Afin de garantir la mise en œuvre de ces règles de conduite ainsi que le professionnalisme des prestataires de services, le projet prévoit d’exiger une obligation de formation et de perfectionnement pour les conseillers à la clientèle, qui ne pourront fournir des services à la clientèle que s’ils sont enregistrés dans un registre public. De plus, la mise en œuvre de prétentions civiles de clients devrait être facilitée par deux mesures supplémentaires : premièrement, le fardeau de la preuve du respect des règles des conduite sera mis à la charge du prestataire de services, deuxièmement, les litiges avec les clients pourront être portés devant une instance de médiation avec le pouvoir de rendre des recommandations, qui, si elles ne sont pas suivies d’effet en faveur du client, auraient pour effet que les frais de justice seraient à la charge du prestataire sans égard au résultat au fond (cf. art. 107 CPC), voire même soumis à une instance de conciliation étatique avec un pouvoir décisionnel. Le rapport n’examine pas la question des actions collectives à l’américaine, mais réserve un autre rapport qui devra être présenté au Conseil fédéral dans le courant de l’année.
Enfin, le rapport envisage de se départir d’une stricte application du principe de territorialité dans la réglementation de la prestation de services transfrontière vers la Suisse. Ainsi, si des prestataires étrangers, même sans présence physique permanente sur territoire helvétique, entendent fournir des services à des clients en Suisse, ils devront, d’après le rapport, respecter les règles de conduite suisses, voire être enregistrés en Suisse ou même – s’inspirant de MiFID II – disposer d’une succursale en Suisse, ce qui limitera de façon significative l’accès au marché pour les prestataires de pays tiers.

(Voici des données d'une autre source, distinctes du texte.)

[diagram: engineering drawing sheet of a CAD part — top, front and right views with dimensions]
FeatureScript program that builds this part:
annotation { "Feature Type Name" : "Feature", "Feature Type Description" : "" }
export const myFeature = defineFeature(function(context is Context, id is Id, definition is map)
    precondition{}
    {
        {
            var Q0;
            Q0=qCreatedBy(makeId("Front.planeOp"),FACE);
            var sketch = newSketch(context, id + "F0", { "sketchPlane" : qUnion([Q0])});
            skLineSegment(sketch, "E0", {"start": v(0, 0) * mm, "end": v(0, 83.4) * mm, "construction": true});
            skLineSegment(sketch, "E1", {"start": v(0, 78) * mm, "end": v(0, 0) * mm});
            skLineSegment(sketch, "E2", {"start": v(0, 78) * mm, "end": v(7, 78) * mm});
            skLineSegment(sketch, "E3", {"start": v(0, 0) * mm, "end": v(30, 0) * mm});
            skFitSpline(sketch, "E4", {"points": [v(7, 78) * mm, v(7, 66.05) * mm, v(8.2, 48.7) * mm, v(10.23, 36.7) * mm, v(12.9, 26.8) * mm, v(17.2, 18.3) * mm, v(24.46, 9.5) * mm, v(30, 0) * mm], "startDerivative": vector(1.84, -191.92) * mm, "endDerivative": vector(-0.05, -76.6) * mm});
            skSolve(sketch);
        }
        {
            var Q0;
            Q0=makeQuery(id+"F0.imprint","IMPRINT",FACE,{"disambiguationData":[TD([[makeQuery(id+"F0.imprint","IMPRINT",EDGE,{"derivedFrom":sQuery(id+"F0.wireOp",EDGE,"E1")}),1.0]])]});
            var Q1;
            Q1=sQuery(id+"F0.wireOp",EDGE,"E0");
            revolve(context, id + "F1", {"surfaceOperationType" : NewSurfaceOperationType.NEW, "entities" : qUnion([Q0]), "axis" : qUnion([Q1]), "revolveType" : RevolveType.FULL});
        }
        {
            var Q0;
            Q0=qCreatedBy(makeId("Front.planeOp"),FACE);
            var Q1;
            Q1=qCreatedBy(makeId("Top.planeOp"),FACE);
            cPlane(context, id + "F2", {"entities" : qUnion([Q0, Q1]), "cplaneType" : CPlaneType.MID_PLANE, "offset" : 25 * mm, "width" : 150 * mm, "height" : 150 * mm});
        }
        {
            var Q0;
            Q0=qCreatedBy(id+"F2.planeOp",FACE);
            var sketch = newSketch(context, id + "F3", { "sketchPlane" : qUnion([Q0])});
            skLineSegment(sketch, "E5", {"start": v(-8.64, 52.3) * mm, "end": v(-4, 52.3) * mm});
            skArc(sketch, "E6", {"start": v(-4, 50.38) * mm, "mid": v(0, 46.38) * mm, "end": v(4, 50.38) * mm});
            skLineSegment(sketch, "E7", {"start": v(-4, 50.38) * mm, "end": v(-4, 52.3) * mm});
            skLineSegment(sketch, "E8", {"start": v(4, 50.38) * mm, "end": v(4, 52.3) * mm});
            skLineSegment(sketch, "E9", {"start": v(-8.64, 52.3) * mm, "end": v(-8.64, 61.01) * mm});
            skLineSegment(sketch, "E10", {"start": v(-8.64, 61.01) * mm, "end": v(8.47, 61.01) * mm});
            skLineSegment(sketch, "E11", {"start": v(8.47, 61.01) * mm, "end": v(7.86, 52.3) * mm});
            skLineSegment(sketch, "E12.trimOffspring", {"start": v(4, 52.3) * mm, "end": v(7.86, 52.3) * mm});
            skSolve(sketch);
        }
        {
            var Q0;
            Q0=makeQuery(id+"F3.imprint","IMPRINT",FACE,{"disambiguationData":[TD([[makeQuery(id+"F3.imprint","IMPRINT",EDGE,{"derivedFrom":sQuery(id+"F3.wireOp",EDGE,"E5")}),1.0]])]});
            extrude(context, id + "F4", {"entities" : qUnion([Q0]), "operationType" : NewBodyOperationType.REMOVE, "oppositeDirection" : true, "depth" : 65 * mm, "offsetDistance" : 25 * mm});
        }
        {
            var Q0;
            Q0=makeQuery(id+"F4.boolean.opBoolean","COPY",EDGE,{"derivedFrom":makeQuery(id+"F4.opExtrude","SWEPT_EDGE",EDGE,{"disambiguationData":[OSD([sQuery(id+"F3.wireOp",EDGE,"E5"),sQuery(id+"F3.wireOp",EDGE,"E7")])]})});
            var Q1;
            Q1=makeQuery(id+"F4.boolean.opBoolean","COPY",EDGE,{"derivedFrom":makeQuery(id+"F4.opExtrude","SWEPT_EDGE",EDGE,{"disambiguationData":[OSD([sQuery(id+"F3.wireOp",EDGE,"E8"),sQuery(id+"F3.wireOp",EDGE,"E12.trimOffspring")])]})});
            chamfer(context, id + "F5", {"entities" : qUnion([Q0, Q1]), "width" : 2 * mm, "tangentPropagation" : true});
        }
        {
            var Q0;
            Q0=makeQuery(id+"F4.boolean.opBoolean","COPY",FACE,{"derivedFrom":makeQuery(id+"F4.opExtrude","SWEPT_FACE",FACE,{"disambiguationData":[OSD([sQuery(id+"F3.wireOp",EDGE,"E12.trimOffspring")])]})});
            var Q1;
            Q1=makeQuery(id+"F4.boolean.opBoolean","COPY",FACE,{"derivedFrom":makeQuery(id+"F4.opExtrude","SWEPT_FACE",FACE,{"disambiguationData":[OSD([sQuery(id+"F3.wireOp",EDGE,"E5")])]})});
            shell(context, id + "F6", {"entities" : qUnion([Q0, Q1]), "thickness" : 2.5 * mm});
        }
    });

En synthèse, le Rapport sur la loi sur les services financiers annonce de nombreux changements fondamentaux pour la place financière suisse. En comparaison internationale, il s’agit dans l’ensemble plus d’une remise à niveau avec les standards européens que d’une véritable innovation réglementaire. Toutefois, depuis l’exercice Swisslex dans les années 90, l’écart entre le droit suisse et le droit européen s’est creusé dans le domaine financier et ce ne sera pas chose aisée que de le combler, que ce soit pour les autorités de surveillance ou les assujettis. Il reste, dès lors, à voir quelle sera la réception faite à ce projet législatif et s’il aura plus de succès que les Rapports Zimmerli et Zufferey dont les ambitions initiales n’ont abouti qu’à un résultat limité.